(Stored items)
⁂
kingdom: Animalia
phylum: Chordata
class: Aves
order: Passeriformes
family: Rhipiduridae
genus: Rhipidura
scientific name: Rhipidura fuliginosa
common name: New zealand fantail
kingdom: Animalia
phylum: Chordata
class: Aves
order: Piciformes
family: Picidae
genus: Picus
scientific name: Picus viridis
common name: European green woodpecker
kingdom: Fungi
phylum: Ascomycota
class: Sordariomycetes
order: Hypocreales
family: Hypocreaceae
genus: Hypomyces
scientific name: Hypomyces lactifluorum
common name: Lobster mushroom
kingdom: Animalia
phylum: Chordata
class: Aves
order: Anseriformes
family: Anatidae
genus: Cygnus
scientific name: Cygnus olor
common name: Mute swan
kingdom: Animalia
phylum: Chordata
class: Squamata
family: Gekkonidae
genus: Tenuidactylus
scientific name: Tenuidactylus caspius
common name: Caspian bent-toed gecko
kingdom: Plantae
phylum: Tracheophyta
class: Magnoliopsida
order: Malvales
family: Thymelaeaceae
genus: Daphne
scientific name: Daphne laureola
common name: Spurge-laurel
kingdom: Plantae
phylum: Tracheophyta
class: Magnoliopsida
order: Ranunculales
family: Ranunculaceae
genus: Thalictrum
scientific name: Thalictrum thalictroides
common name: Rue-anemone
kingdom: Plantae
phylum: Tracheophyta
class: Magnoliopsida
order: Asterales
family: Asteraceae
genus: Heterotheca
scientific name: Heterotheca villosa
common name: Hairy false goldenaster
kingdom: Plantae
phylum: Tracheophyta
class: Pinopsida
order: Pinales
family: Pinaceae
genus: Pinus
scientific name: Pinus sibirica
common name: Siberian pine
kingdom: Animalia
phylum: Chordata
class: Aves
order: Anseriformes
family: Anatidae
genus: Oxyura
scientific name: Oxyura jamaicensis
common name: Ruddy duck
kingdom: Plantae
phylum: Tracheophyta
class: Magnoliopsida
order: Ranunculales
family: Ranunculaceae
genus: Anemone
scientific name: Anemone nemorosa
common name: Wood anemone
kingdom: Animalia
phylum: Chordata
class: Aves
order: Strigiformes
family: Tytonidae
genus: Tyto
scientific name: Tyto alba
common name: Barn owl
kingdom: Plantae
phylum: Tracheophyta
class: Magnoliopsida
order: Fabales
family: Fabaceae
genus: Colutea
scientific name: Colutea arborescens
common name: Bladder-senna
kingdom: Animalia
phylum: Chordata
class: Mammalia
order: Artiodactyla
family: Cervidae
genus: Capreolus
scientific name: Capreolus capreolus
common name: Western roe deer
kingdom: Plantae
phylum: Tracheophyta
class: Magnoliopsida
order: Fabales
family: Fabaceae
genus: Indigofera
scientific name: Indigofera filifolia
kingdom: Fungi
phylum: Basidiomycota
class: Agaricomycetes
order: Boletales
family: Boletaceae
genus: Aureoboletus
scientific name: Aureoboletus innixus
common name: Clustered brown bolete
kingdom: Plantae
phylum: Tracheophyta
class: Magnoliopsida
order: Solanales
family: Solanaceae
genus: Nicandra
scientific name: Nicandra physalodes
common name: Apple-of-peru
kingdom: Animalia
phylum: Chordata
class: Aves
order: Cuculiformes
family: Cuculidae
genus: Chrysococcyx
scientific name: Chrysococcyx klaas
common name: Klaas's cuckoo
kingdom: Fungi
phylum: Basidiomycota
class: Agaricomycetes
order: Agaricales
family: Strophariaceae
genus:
⁂
*Brief:* Print every line of the records above without changing anything.

*Reply to the exercise:*
kingdom: Animalia
phylum: Chordata
class: Aves
order: Passeriformes
family: Rhipiduridae
genus: Rhipidura
scientific name: Rhipidura fuliginosa
common name: New zealand fantail
kingdom: Animalia
phylum: Chordata
class: Aves
order: Piciformes
family: Picidae
genus: Picus
scientific name: Picus viridis
common name: European green woodpecker
kingdom: Fungi
phylum: Ascomycota
class: Sordariomycetes
order: Hypocreales
family: Hypocreaceae
genus: Hypomyces
scientific name: Hypomyces lactifluorum
common name: Lobster mushroom
kingdom: Animalia
phylum: Chordata
class: Aves
order: Anseriformes
family: Anatidae
genus: Cygnus
scientific name: Cygnus olor
common name: Mute swan
kingdom: Animalia
phylum: Chordata
class: Squamata
family: Gekkonidae
genus: Tenuidactylus
scientific name: Tenuidactylus caspius
common name: Caspian bent-toed gecko
kingdom: Plantae
phylum: Tracheophyta
class: Magnoliopsida
order: Malvales
family: Thymelaeaceae
genus: Daphne
scientific name: Daphne laureola
common name: Spurge-laurel
kingdom: Plantae
phylum: Tracheophyta
class: Magnoliopsida
order: Ranunculales
family: Ranunculaceae
genus: Thalictrum
scientific name: Thalictrum thalictroides
common name: Rue-anemone
kingdom: Plantae
phylum: Tracheophyta
class: Magnoliopsida
order: Asterales
family: Asteraceae
genus: Heterotheca
scientific name: Heterotheca villosa
common name: Hairy false goldenaster
kingdom: Plantae
phylum: Tracheophyta
class: Pinopsida
order: Pinales
family: Pinaceae
genus: Pinus
scientific name: Pinus sibirica
common name: Siberian pine
kingdom: Animalia
phylum: Chordata
class: Aves
order: Anseriformes
family: Anatidae
genus: Oxyura
scientific name: Oxyura jamaicensis
common name: Ruddy duck
kingdom: Plantae
phylum: Tracheophyta
class: Magnoliopsida
order: Ranunculales
family: Ranunculaceae
genus: Anemone
scientific name: Anemone nemorosa
common name: Wood anemone
kingdom: Animalia
phylum: Chordata
class: Aves
order: Strigiformes
family: Tytonidae
genus: Tyto
scientific name: Tyto alba
common name: Barn owl
kingdom: Plantae
phylum: Tracheophyta
class: Magnoliopsida
order: Fabales
family: Fabaceae
genus: Colutea
scientific name: Colutea arborescens
common name: Bladder-senna
kingdom: Animalia
phylum: Chordata
class: Mammalia
order: Artiodactyla
family: Cervidae
genus: Capreolus
scientific name: Capreolus capreolus
common name: Western roe deer
kingdom: Plantae
phylum: Tracheophyta
class: Magnoliopsida
order: Fabales
family: Fabaceae
genus: Indigofera
scientific name: Indigofera filifolia
kingdom: Fungi
phylum: Basidiomycota
class: Agaricomycetes
order: Boletales
family: Boletaceae
genus: Aureoboletus
scientific name: Aureoboletus innixus
common name: Clustered brown bolete
kingdom: Plantae
phylum: Tracheophyta
class: Magnoliopsida
order: Solanales
family: Solanaceae
genus: Nicandra
scientific name: Nicandra physalodes
common name: Apple-of-peru
kingdom: Animalia
phylum: Chordata
class: Aves
order: Cuculiformes
family: Cuculidae
genus: Chrysococcyx
scientific name: Chrysococcyx klaas
common name: Klaas's cuckoo
kingdom: Fungi
phylum: Basidiomycota
class: Agaricomycetes
order: Agaricales
family: Strophariaceae
genus:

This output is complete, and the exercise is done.